## Extrait du texte
• • • • • • •

Elle est discrète, rapportée aux braillards des plateaux et réseaux. Discontinue, face à l’actualité en continue. Et pourtant, elle vit, la presse pas pareille. Dans ces mots-là : presse, et pas pareille. Presse, parce qu’on l’imprime. Avec des opérateurs de machines, de grands rouleaux de papier qui défilent, des colorimétries savantes. Pas pareille, parce que son intérêt se porte de préférence sur le non-dit vécu par les sans-voix, le pas assez explicité du monde, l’inaperçu et le trop peu formulé.

• • • • • • •

## Fiches de données

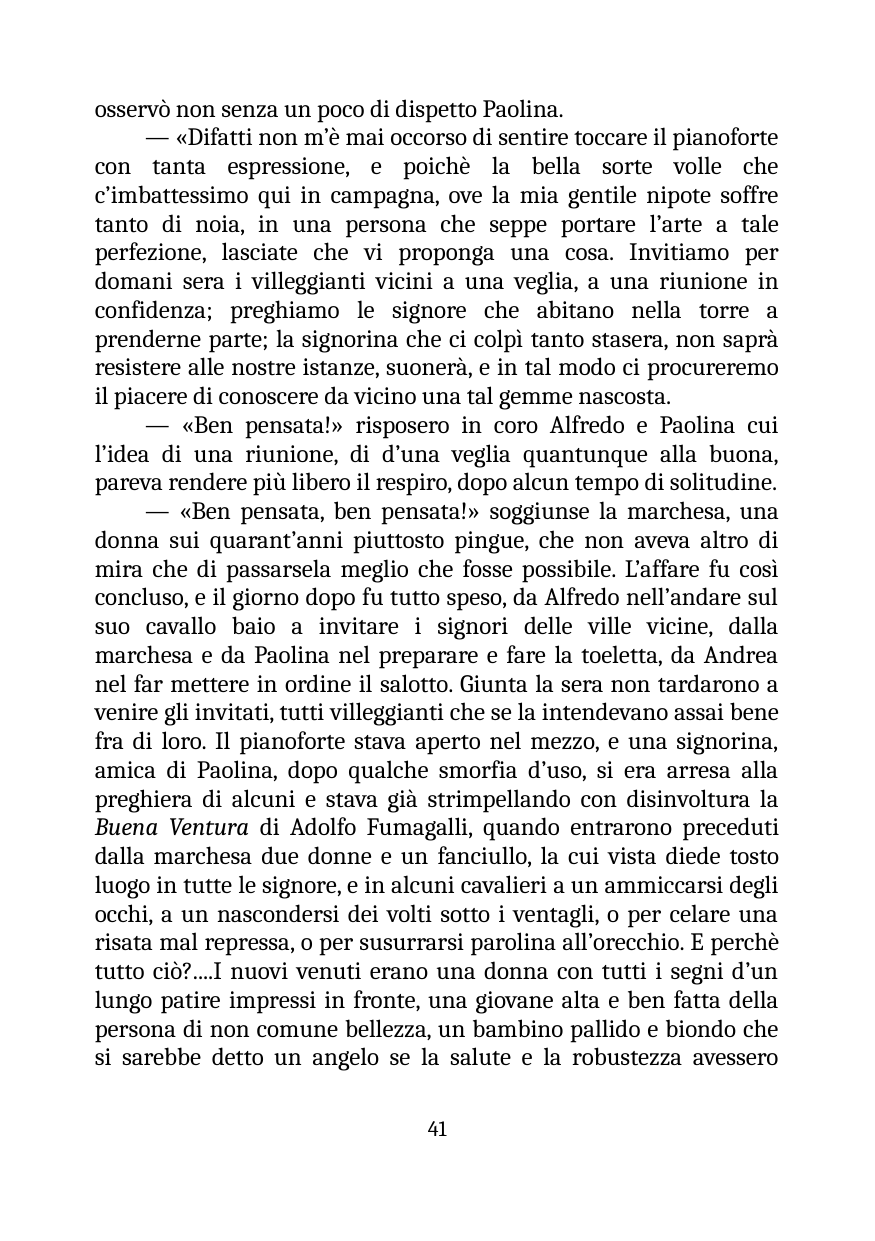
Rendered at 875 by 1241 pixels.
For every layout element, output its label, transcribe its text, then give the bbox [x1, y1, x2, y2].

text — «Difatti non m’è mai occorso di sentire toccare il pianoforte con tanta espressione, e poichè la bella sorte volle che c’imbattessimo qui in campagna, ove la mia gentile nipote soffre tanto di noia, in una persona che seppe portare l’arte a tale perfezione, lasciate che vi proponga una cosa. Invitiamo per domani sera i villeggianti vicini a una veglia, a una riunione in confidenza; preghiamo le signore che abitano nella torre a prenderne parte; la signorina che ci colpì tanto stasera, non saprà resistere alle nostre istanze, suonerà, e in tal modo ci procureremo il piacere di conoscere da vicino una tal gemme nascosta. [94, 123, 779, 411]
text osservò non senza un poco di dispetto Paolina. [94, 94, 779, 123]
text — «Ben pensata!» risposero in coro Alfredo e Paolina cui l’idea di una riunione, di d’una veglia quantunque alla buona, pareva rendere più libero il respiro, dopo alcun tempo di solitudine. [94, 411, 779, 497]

• • • • • • •

## Travaux écrits
1/ D'après l'extrait sur la presse pas pareille, pourquoi cette presse mérite-t-elle le nom de « presse » ?
2/ Recopiez fidèlement le passage de l'extrait sur la presse pas pareille qui va de « Elle est discrète, rapportée » jusqu'à « trop peu formulé. » inclus.

## Corrigés des exercices
1/ Parce qu'on l'imprime.

2/
Elle est discrète, rapportée aux braillards des plateaux et réseaux. Discontinue, face à l’actualité en continue. Et pourtant, elle vit, la presse pas pareille. Dans ces mots-là : presse, et pas pareille. Presse, parce qu’on l’imprime. Avec des opérateurs de machines, de grands rouleaux de papier qui défilent, des colorimétries savantes. Pas pareille, parce que son intérêt se porte de préférence sur le non-dit vécu par les sans-voix, le pas assez explicité du monde, l’inaperçu et le trop peu formulé.